In the GPI driver you know how many TREs are available. In
gpi_prep_slave_sg() you can check that and return an error if there
are not enough TREs available.

> >
> > - If I2C driver gets NULL from dmaengine_prep_slave_single(), retry
> >    again, adding DMA_PREP_INTERRUPT. Make sure that the last one always
> >    gets DMA_PREP_INTERRUPT.
> Does this mean we need to proceed to the next I2C message and ensure
> that the DMA_PREP_INTERRUPT flag is set for the last I2C message in each
> chunk? And then, should we submit the chunk of messages to the GSI
> hardware for processing?

No. You don't have to peek at the next I2C message. This all concerns
the current I2C message. The only point where you have to worry is to
explicitly set the flag for the last message.

>
> >
> > - In geni_i2c_gpi_xfer() split the loop to submit messages until you
> >    can, then call wait_for_completion_timeout() and then
> >    geni_i2c_gpi_unmap() for submitted messages, then continue with a new
> >    portion of messages.
> Since the GPI channel supports a maximum of 64 TREs, should we consider
> submitting a smaller number of predefined messages — perhaps fewer than
> 32, such as 16?

Why? Just submit messages until they fit, then flush the DMA async channel.

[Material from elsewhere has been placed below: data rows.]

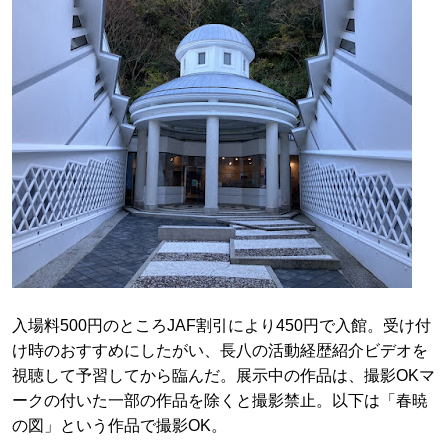
入場料500円のところJAF割引により450円で入館。受け付
け時のおすすめにしたがい、長八の活動経歴紹介ビデオを
視聴して予習してから臨んだ。展示中の作品は、撮影OKマ
ークの付いた一部の作品を除くと撮影禁止。以下は「春暁
の図」という作品で撮影OK。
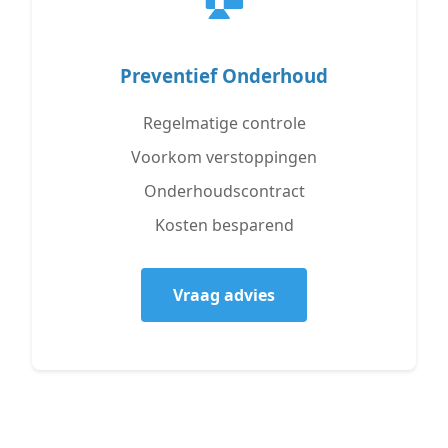
Preventief Onderhoud
Regelmatige controle
Voorkom verstoppingen
Onderhoudscontract
Kosten besparend
Vraag advies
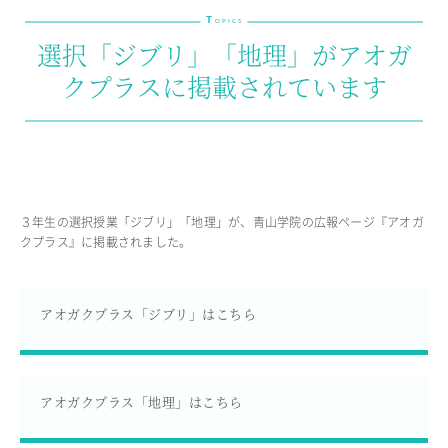
T
教育の特色・紹介
OPICS
選択「ジブリ」「地理」がアオガ
教育課程
クプラスに掲載されています
教科学習
キリスト教教育
国際交流
SCHOOL LIFE
３年生の選択授業「ジブリ」「地理」が、青山学院の広報ページ『アオガ
スクールライフ
クプラス』に掲載されました。
スクールカレンダー
1日の流れ
アオガクプラス「ジブリ」はこちら
クラブ・同好会紹介
施設設備紹介
制服紹介
進学・進路
アオガクプラス「地理」はこちら
学友会
生徒の作品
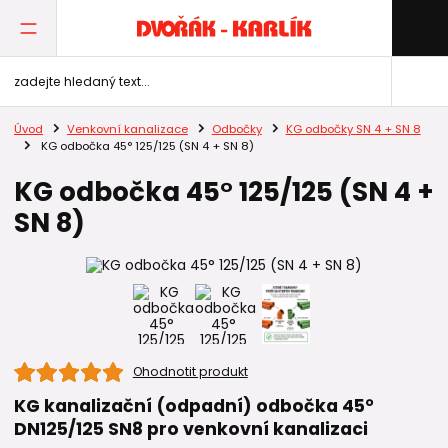
Úvod
Venkovní kanalizace
Odbočky
KG odbočky SN 4 + SN 8
KG odbočka 45° 125/125 (SN 4 + SN 8)
KG odbočka 45° 125/125 (SN 4 +
SN 8)
Ohodnotit produkt
KG kanalizační (odpadní) odbočka 45°
DN125/125 SN8 pro venkovní kanalizaci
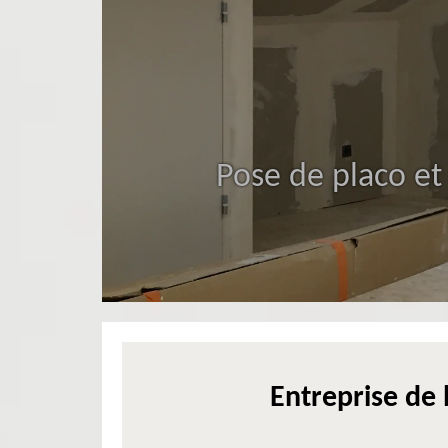
Pose de placo et
Entreprise de 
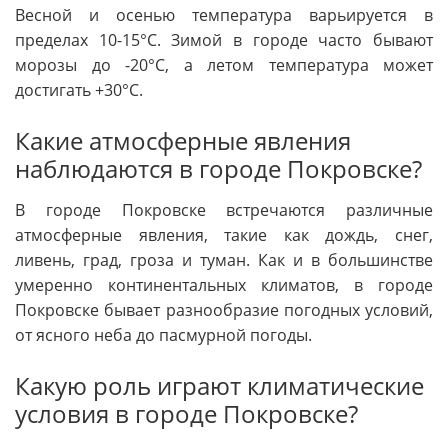
Весной и осенью температура варьируется в
пределах 10-15°C. Зимой в городе часто бывают
морозы до -20°C, а летом температура может
достигать +30°C.
Какие атмосферные явления
наблюдаются в городе Покровске?
В городе Покровске встречаются различные
атмосферные явления, такие как дождь, снег,
ливень, град, гроза и туман. Как и в большинстве
умеренно континентальных климатов, в городе
Покровске бывает разнообразие погодных условий,
от ясного неба до пасмурной погоды.
Какую роль играют климатические
условия в городе Покровске?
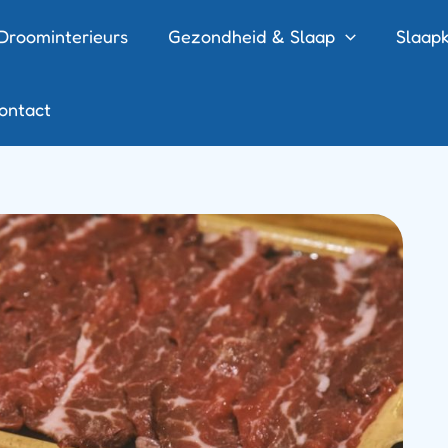
Droominterieurs
Gezondheid & Slaap
Slaapk
ontact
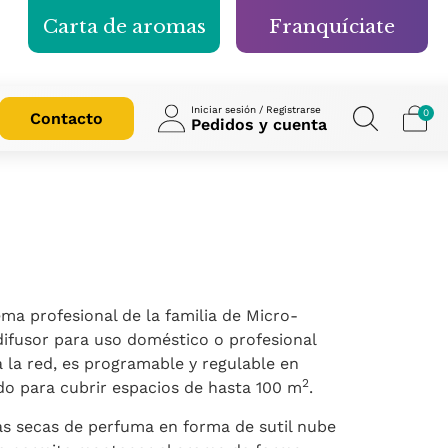
Carta de aromas
Franquíciate
Iniciar sesión / Registrarse
0
Contacto
Pedidos y cuenta
tema profesional de la familia de Micro-
difusor para uso doméstico o profesional
 la red, es programable y regulable en
2
ado para cubrir espacios de hasta 100 m
.
s secas de perfuma en forma de sutil nube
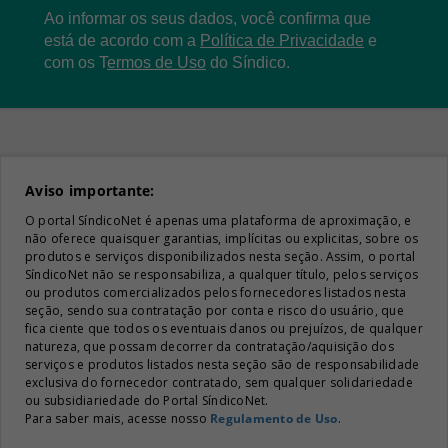
Ao informar os seus dados, você confirma que
está de acordo com a
Política de Privacidade
e
com os
T
ermos de Uso
do Síndico.
Aviso importante:
O portal SíndicoNet é apenas uma plataforma de aproximação, e
não oferece quaisquer garantias, implícitas ou explicitas, sobre os
produtos e serviços disponibilizados nesta seção. Assim, o portal
SíndicoNet não se responsabiliza, a qualquer título, pelos serviços
ou produtos comercializados pelos fornecedores listados nesta
seção, sendo sua contratação por conta e risco do usuário, que
fica ciente que todos os eventuais danos ou prejuízos, de qualquer
natureza, que possam decorrer da contratação/aquisição dos
serviços e produtos listados nesta seção são de responsabilidade
exclusiva do fornecedor contratado, sem qualquer solidariedade
ou subsidiariedade do Portal SíndicoNet.
Para saber mais, acesse nosso
Regulamento de Uso
.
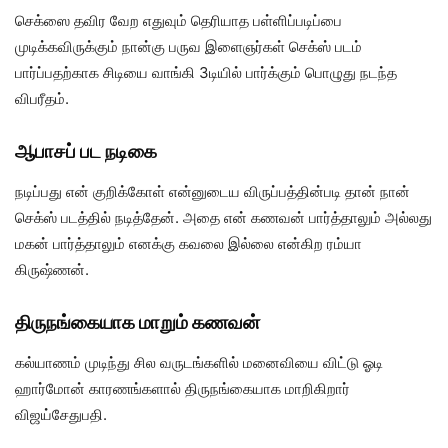
செக்ஸை தவிர வேற எதுவும் தெரியாத பள்ளிப்படிப்பை
முடிக்கவிருக்கும் நான்கு பருவ இளைஞர்கள் செக்ஸ் படம்
பார்ப்பதற்காக சி‌டியை வாங்கி 3டியில் பார்க்கும் பொழுது நடந்த
விபரீதம்.
ஆபாசப் பட நடிகை
நடிப்பது என் குறிக்கோள் என்னுடைய விருப்பத்தின்படி தான் நான்
செக்ஸ் படத்தில் நடித்தேன். அதை என் கணவன் பார்த்தாலும் அல்லது
மகன் பார்த்தாலும் எனக்கு கவலை இல்லை என்கிற ரம்யா
கிருஷ்ணன்.
திருநங்கையாக மாறும் கணவன்
கல்யாணம் முடிந்து சில வருடங்களில் மனைவியை விட்டு ஓடி
ஹார்மோன் காரணங்களால் திருநங்கையாக மாறிகிறார்
விஜய்சேதுபதி.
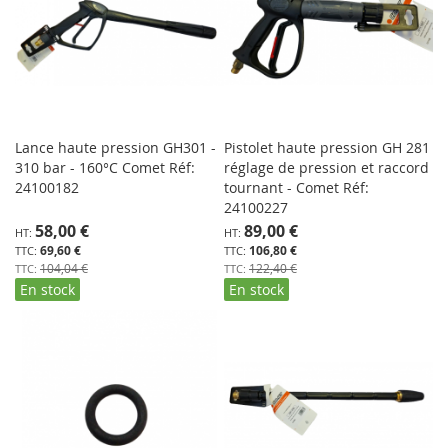
Lance haute pression GH301 -
Pistolet haute pression GH 281
310 bar - 160°C Comet Réf:
réglage de pression et raccord
24100182
tournant - Comet Réf:
24100227
Prix
Prix
58,00 €
89,00 €
Spécial
Spécial
69,60 €
106,80 €
104,04 €
122,40 €
En stock
En stock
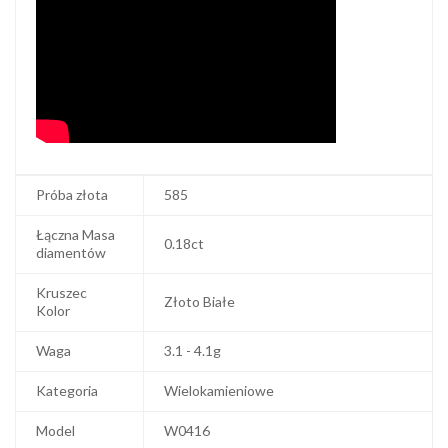
Próba złota
585
Łączna Masa
0.18ct
diamentów
Kruszec
Złoto Białe
Kolor
Waga
3.1 - 4.1g
Kategoria
Wielokamieniowe
Model
W0416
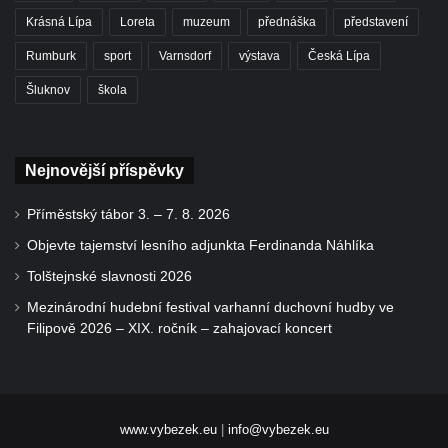
Krásná Lípa
Loreta
muzeum
přednáška
představení
Rumburk
sport
Varnsdorf
výstava
Česká Lípa
Šluknov
škola
Nejnovější příspěvky
Příměstský tábor 3. – 7. 8. 2026
Objevte tajemství lesního adjunkta Ferdinanda Náhlíka
Tolštejnské slavnosti 2026
Mezinárodní hudební festival varhanní duchovní hudby ve
Filipově 2026 – XIX. ročník – zahajovací koncert
www.vybezek.eu
|
info@vybezek.eu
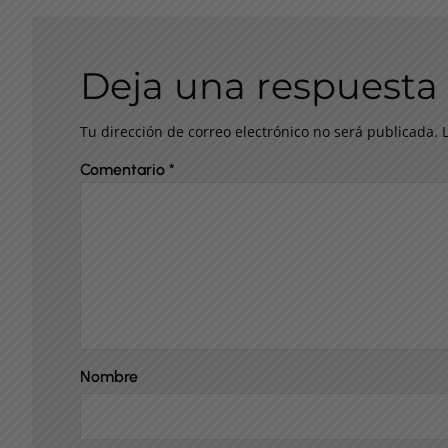
Deja una respuesta
Tu dirección de correo electrónico no será publicada.
Comentario
*
Nombre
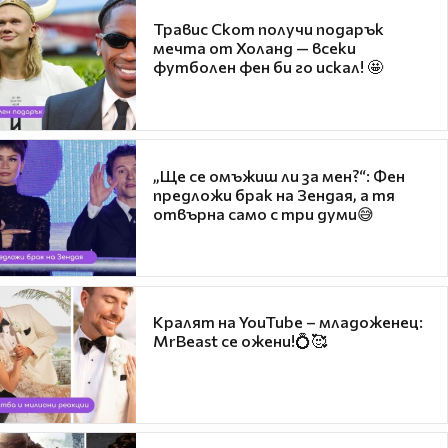
Травис Скот получи подарък
мечта от Холанд — всеки
футболен фен би го искал! 🤩
„Ще се омъжиш ли за мен?“: Фен
предложи брак на Зендая, а тя
отвърна само с три думи😅
Кралят на YouTube – младоженец:
MrBeast се ожени!💍🥰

> This is because handling 32 messages would require one TRE for config
> and 64 TREs for the Go and DMA preparation steps, which exceeds the
> channel's TRE capacity of 64.
>
> We designed the approach to submit a portion of the messages — for
> example, 16 at a time. Once 8 messages are processed and freed, the
> hardware can continue processing the TREs, while the software
> simultaneously prepares the next set of TREs. This parallelism helps in
> efficiently utilizing the hardware and enhances overall system
> optimization.


And this overcomplicates the driver and introduces artificial
limitations which need explanation. Please fix it in a simple way
first. Then you can e.g. implement the watermark at the half of the
GPI channel depth and request DMA_PREP_INTERRUPT to be set in the
middle of the full sequence, allowing it to be used asynchronously in
the background.

-- 
With best wishes
Dmitry